# maf problem



## tolis (Sep 26, 2004)

hi everyone i have an ga1.6de motor (91-93) and i want to put 240sx maf (95-98) my problem is that the clip of the wiring harness of my motor dosent fit to 240sx maf so i have to know which pin of the maf is 12v ,0,5v and ground so i can rewire it to my car



thanks


----------



## wes (Apr 30, 2002)

tolis said:


> hi everyone i have an ga1.6de motor (91-93) and i want to put 240sx maf (95-98) my problem is that the clip of the wiring harness of my motor dosent fit to 240sx maf so i have to know which pin of the maf is 12v ,0,5v and ground so i can rewire it to my car
> 
> 
> 
> thanks


If you look in the B14 section and download the FSM from the sticky it will give you this answer and more. I realize it is not for the 240 however the 240 MAF is the same pinout as our B14's are.


----------



## tolis (Sep 26, 2004)

wes said:


> If you look in the B14 section and download the FSM from the sticky it will give you this answer and more. I realize it is not for the 240 however the 240 MAF is the same pinout as our B14's are.


thanks Wes but i dont know the pin out of your b14 maf. can i find in the fsm the pinout of the b14 maf???

ps. very nice job on your car


----------



## wes (Apr 30, 2002)

Thanks man. 

Here's the thread with the FSM, I think this will help you with other things which is why I recommend down loading it. Especially because you have been using a lot of US spec. parts. 

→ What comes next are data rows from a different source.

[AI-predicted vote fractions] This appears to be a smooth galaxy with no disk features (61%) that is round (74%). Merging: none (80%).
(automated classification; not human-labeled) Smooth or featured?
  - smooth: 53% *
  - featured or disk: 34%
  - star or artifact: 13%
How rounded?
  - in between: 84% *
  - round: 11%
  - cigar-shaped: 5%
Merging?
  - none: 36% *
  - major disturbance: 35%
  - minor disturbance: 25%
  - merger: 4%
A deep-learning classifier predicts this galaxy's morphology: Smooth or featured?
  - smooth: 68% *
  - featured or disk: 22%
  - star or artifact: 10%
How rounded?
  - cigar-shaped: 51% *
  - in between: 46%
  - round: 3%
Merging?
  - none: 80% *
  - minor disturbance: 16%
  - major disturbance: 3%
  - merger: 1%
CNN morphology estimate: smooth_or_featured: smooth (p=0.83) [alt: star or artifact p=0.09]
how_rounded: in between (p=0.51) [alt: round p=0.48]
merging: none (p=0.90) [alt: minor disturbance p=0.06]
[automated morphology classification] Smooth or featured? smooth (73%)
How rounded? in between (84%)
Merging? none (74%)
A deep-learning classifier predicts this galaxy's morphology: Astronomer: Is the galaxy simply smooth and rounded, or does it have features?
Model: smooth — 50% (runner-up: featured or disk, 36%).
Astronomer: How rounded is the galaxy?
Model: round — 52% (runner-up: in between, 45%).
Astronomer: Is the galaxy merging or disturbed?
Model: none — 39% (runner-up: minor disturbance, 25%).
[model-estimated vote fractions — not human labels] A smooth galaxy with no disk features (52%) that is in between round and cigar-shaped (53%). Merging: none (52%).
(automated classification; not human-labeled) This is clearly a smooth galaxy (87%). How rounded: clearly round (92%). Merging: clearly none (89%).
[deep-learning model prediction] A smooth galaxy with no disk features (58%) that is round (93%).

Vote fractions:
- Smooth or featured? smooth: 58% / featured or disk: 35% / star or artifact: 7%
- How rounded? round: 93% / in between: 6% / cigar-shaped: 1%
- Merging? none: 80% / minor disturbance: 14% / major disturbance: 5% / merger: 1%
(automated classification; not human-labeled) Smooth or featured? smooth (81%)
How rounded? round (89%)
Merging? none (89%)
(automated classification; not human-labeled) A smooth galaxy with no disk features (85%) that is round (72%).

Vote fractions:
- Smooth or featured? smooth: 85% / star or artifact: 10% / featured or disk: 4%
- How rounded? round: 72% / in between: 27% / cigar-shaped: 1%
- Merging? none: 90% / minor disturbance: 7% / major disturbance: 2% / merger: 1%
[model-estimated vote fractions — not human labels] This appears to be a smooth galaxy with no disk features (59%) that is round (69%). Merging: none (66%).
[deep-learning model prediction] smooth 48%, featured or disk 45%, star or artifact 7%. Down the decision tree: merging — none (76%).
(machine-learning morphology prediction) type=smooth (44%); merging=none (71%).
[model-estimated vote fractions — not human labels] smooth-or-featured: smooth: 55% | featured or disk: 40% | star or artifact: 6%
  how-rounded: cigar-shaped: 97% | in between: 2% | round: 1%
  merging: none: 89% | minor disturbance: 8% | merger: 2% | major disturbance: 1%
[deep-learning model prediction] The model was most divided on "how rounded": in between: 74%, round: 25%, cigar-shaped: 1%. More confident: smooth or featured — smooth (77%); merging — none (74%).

http://www.nissanforums.com/showthread.php?t=60760


----------



## tolis (Sep 26, 2004)

wes said:


> Thanks man.
> 
> Here's the thread with the FSM, I think this will help you with other things which is why I recommend down loading it. Especially because you have been using a lot of US spec. parts.
> 
> http://www.nissanforums.com/showthread.php?t=60760



thanks Wes i have download the fsm before 2 months because i am using a lot of US spec. parts.  i ll search for the maf in there


----------



## tolis (Sep 26, 2004)

*pinout*

i found it 

1st pin =0.5v (signal)
2nd pin=ground
3rd pin=12v(power supply)


----------



## Skoodles (Jul 31, 2004)

i thought you couldnt use a 240sx maf on a stock ecu. is it ok cause his is a b13 or can it be done on a b14 also


----------



## wes (Apr 30, 2002)

He has a custom turbo setup so he will most likely tune for the 240 MAF.


----------



## tolis (Sep 26, 2004)

Skoodles said:


> i thought you couldnt use a 240sx maf on a stock ecu. is it ok cause his is a b13 or can it be done on a b14 also



i ll have jwt ecu this week also i have on my car 370cc injectors and jwt turbo cams and i am preparing to install a stainless steel intake manifold made by me.


----------



## wes (Apr 30, 2002)

tolis said:


> i ll have jwt ecu this week also i have on my car 370cc injectors and jwt turbo cams and i am preparing to install a stainless steel intake manifold made by me.


We would love to see some pictures!


----------



## Crazy-Mart (Jul 14, 2002)

wes said:


> We would love to see some pictures!



:showpics:  :cheers:


----------



## tolis (Sep 26, 2004)

*no pictures*

 i haven't got any pictures of my car yet, as soon as its finished i ll post the hole project


----------